■ **Brano di lettura**
════════════════════
I ricercatori hanno iniziato a verificare se l’alto numero di ricoveri in alcune province italiane potesse essere associato a determinanti genetici specifici della popolazione residente. Hanno quindi condotto uno studio ecologico, guidato da Giovanni Baglio dell’Agenzia Nazionale per i Servizi Sanitari Regionali, utilizzando i dati di ricovero per Covid-19 del Dipartimento della Protezione Civile e i dati genetici dal più ampio registro locale disponibile: il Registro Italiano Donatori di Midollo Osseo. I campioni dei donatori, infatti, sono normalmente analizzati (tipizzati) per determinare il genotipo dell’Antigene Leucocitario Umano (HLA) e verificare la compatibilità tissutale. Le molecole HLA, note anche come Complesso Maggiore di Istocompatibilità (MHC), sono quelle che possono essere riconosciute come estranee (non-self) dal ricevente in caso di trapianto d’organo e determinano il rigetto dell’organo in assenza di una compatibilità adeguata. Gli HLA, infatti, sono estremamente diversi tra gli individui.
“La ragione di questa diversità – dice Rita Emilena Saladino, esperta dell’Unità di Tipizzazione Tissutale dell’Ospedale Grande Metropolitano di Reggio Calabria – è che il ruolo degli HLA/MHC è quello di presentare le proteine microbiche al nostro sistema immunitario per scatenare una potente risposta specifica contro il microorganismo a cui queste proteine appartengono. Dal punto di vista evolutivo, ciò significa che all’interno della popolazione ci saranno individui in grado di montare una risposta immunitaria efficace, mentre altri alla fine soccomberanno alla malattia”.
════════════════════
■ **Raccolta di record**
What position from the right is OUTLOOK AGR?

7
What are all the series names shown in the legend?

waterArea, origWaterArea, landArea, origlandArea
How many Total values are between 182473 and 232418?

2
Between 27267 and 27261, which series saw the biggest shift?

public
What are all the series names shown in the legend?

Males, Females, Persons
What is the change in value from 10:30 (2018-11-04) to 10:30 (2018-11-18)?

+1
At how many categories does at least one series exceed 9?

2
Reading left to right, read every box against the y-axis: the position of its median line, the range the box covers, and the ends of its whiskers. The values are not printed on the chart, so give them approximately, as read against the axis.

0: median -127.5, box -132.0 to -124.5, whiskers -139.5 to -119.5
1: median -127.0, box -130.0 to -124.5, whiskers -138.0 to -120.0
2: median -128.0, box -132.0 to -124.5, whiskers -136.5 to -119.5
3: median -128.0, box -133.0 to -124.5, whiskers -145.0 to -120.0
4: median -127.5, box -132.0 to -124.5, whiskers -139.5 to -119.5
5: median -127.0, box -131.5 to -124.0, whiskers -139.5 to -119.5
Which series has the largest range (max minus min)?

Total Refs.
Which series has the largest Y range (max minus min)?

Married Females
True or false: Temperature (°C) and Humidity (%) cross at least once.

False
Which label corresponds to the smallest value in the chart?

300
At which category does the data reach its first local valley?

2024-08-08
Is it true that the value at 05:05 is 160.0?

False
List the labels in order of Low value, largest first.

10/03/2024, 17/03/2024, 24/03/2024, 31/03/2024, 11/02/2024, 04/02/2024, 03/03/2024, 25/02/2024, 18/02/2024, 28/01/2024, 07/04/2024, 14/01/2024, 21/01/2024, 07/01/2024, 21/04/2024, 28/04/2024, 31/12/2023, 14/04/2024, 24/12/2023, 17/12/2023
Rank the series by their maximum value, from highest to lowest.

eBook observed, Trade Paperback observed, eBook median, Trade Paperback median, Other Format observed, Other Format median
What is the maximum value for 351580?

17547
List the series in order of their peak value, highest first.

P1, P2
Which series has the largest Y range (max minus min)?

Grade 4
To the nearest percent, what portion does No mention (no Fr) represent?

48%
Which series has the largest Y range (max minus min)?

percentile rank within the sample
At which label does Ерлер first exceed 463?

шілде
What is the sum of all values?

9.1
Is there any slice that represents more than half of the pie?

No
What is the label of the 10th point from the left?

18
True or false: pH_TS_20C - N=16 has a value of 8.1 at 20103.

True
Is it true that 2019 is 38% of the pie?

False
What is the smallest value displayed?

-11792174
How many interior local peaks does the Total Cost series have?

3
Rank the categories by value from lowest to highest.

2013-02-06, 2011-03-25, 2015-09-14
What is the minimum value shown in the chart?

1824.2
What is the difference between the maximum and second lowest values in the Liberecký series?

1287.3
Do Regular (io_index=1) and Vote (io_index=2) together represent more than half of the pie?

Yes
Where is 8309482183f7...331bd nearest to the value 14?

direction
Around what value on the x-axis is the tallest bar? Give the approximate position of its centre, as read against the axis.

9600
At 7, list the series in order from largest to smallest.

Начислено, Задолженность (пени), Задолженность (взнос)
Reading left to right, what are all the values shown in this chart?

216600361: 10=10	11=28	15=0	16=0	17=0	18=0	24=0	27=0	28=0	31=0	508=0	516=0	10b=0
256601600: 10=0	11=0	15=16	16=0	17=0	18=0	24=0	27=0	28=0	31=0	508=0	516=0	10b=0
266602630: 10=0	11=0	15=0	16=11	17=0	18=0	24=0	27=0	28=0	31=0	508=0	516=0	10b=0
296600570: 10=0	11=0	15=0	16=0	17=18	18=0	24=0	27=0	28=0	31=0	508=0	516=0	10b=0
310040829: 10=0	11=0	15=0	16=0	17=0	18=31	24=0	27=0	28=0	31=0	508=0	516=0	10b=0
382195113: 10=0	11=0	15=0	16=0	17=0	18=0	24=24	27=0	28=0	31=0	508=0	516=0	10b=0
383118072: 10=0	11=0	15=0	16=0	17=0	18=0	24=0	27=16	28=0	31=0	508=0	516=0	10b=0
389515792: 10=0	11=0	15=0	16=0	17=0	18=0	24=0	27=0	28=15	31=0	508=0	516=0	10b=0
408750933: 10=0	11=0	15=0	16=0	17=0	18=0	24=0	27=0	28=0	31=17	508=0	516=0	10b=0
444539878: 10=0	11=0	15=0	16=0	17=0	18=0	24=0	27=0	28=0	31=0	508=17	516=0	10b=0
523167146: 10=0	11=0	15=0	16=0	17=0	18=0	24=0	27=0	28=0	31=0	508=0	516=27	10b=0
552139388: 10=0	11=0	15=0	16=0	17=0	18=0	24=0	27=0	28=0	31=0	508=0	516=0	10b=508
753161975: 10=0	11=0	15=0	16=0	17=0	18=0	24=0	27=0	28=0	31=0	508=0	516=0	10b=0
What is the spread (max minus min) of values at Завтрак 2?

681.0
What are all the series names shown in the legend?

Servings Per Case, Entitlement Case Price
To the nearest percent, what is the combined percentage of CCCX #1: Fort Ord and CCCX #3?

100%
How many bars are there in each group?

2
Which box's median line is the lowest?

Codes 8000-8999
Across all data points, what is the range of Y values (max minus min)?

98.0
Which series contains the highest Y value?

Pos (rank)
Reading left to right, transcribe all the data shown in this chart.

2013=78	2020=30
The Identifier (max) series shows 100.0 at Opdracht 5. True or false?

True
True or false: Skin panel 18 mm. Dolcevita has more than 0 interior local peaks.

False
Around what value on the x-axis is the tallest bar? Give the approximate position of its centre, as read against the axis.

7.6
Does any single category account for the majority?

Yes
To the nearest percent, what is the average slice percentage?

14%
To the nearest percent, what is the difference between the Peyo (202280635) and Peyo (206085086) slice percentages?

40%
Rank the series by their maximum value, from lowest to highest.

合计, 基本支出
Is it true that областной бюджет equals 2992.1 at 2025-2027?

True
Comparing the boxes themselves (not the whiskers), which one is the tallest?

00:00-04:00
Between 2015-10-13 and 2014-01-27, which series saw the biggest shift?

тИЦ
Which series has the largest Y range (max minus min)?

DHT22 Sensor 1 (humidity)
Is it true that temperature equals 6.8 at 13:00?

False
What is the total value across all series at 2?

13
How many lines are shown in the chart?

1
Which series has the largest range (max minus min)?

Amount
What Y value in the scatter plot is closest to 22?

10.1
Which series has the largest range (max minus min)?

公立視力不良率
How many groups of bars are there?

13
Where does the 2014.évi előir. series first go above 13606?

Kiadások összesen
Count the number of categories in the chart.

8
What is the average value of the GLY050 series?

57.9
════════════════════
■ **Consegna**
Per favore, secondo il brano di lettura, da quale registro i ricercatori hanno preso i dati genetici?

■ **Risposta**
Dal Registro Italiano Donatori di Midollo Osseo.